Problem set
[A] Please reproduce the spec building article between "Terms of deal" and "announce its plans.", inclusive, substituting "open records law" for "Sunshine Law".
[B] According to the spec building article, what percentage of market value is commercial real estate assessed at in Missouri?

Chamber sold spec building at loss

Plastics company bought building for $1M with promise of tax abatements

This May 8, 2014 screen capture shows a portion of a website page touting the Jefferson City Area Chamber of Commerce spec building which was sold on May, 18, 2017 and will become an Axium plastics manufacturing facility.
This May 8, 2014 screen capture shows a portion of a website page touting the Jefferson City Area Chamber of Commerce spec building which was sold on May, 18, 2017 and will become an Axium plastics manufacturing facility.

When the Jefferson City Area Chamber of Commerce sold its spec building May 18 to an Ohio plastics company, the group sold the building at a loss.

The chamber's last audit, dated May 19, shows the chamber sold the building and the land it sits on for exactly $1 million, or about $263,000 less than the group put into the building over the 10 years it sat vacant. According to documents from the Cole County Assessor's Office, the building had an assessed value of $1.038 million on Jan. 1; records from the Cole County Collector's Office stated the land at the site had an assessed value of $332,220.

In Missouri, commercial real estate is assessed at 32 percent of market value.

Randy Allen, Jefferson City Area Chamber of Commerce president, and Missy Bonnot, the Chamber of Commerce director of economic development, confirmed the building sold for $1 million on May 18.

Allen and Bonnot defended the decision to sell the building at a loss, saying 70 jobs will be created within three years, and 50 jobs will be created when an Ohio plastics company opens a factory in the building this October.

"The building was sold at a loss because that's exactly what it was built for," Allen said. "It was built to be an incentive."

Terms of deal were closed

Missouri is one of a handful of states where buyers and sellers are not required to disclose sales prices to government agencies. The News Tribune obtained the audit through Sunshine Law requests filed with Jefferson City over the past three weeks.

The News Tribune reported July 16 the chamber sold the building to New Albany, Ohio-based holding company PJP Holdings. Bonnot previously declined to name the sale price, deferring all questions about the sale price to Allen. Allen also refused to name the sale price, saying at the time he may release that information to the public when the company was ready to announce its plans.

As recently as Thursday, Allen declined comment and would not confirm the accuracy of the sale price to a News Tribune reporter, saying questions about the planned factory were leading to "misinformation."

Janet Weckenborg, chair of the chamber's Board of Directors Executive Committee, said at a chamber breakfast Thursday morning the chamber planned to make an announcement about the project "in the next 10 days."

Raw data
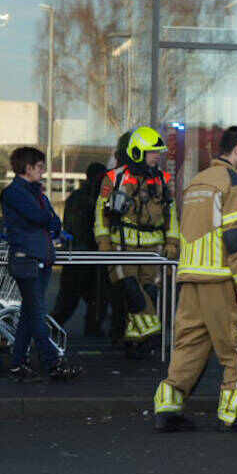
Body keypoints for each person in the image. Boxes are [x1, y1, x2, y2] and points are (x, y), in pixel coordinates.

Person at [153, 126, 237, 433]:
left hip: (191, 278)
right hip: (222, 279)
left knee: (188, 345)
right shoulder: (235, 184)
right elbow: (235, 238)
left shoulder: (196, 183)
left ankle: (168, 407)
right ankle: (235, 414)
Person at [96, 127, 179, 359]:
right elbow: (100, 214)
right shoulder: (114, 178)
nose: (157, 157)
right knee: (132, 292)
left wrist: (173, 241)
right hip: (123, 248)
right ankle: (153, 332)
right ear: (136, 152)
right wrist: (103, 242)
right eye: (152, 152)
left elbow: (172, 215)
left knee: (149, 293)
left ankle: (135, 341)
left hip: (154, 249)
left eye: (157, 153)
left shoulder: (163, 179)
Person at [0, 146, 80, 382]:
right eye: (40, 167)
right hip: (27, 259)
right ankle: (52, 362)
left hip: (41, 258)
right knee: (36, 313)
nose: (43, 172)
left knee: (29, 314)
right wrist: (49, 220)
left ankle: (17, 364)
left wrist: (50, 220)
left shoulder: (37, 194)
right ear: (27, 168)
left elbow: (54, 220)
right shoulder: (15, 193)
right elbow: (42, 217)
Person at [50, 160, 108, 343]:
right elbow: (82, 228)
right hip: (83, 256)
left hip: (78, 257)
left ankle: (52, 329)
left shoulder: (78, 197)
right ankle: (89, 330)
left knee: (75, 301)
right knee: (81, 300)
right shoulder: (88, 198)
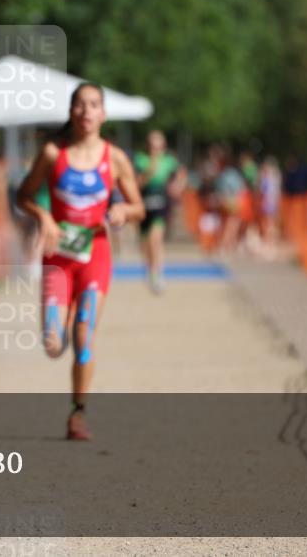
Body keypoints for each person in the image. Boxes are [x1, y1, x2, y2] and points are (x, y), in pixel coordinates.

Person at [16, 83, 144, 440]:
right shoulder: (53, 153)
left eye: (94, 105)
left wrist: (122, 210)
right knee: (54, 344)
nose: (87, 112)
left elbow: (139, 207)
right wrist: (42, 215)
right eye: (80, 105)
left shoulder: (114, 158)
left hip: (95, 256)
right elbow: (22, 195)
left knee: (84, 337)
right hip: (58, 257)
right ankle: (67, 321)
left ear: (103, 114)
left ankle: (78, 413)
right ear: (72, 112)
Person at [133, 130, 186, 294]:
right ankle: (150, 268)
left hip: (162, 204)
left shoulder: (169, 161)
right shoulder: (140, 160)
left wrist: (177, 187)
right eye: (152, 145)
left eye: (159, 146)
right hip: (144, 204)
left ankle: (157, 273)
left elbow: (181, 174)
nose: (155, 149)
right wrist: (149, 170)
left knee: (155, 238)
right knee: (145, 242)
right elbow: (136, 184)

Solutions for each task
[A]
Terms of deal were closed

Missouri is one of a handful of states where buyers and sellers are not required to disclose sales prices to government agencies. The News Tribune obtained the audit through open records law requests filed with Jefferson City over the past three weeks.

The News Tribune reported July 16 the chamber sold the building to New Albany, Ohio-based holding company PJP Holdings. Bonnot previously declined to name the sale price, deferring all questions about the sale price to Allen. Allen also refused to name the sale price, saying at the time he may release that information to the public when the company was ready to announce its plans.

[B] 32 percent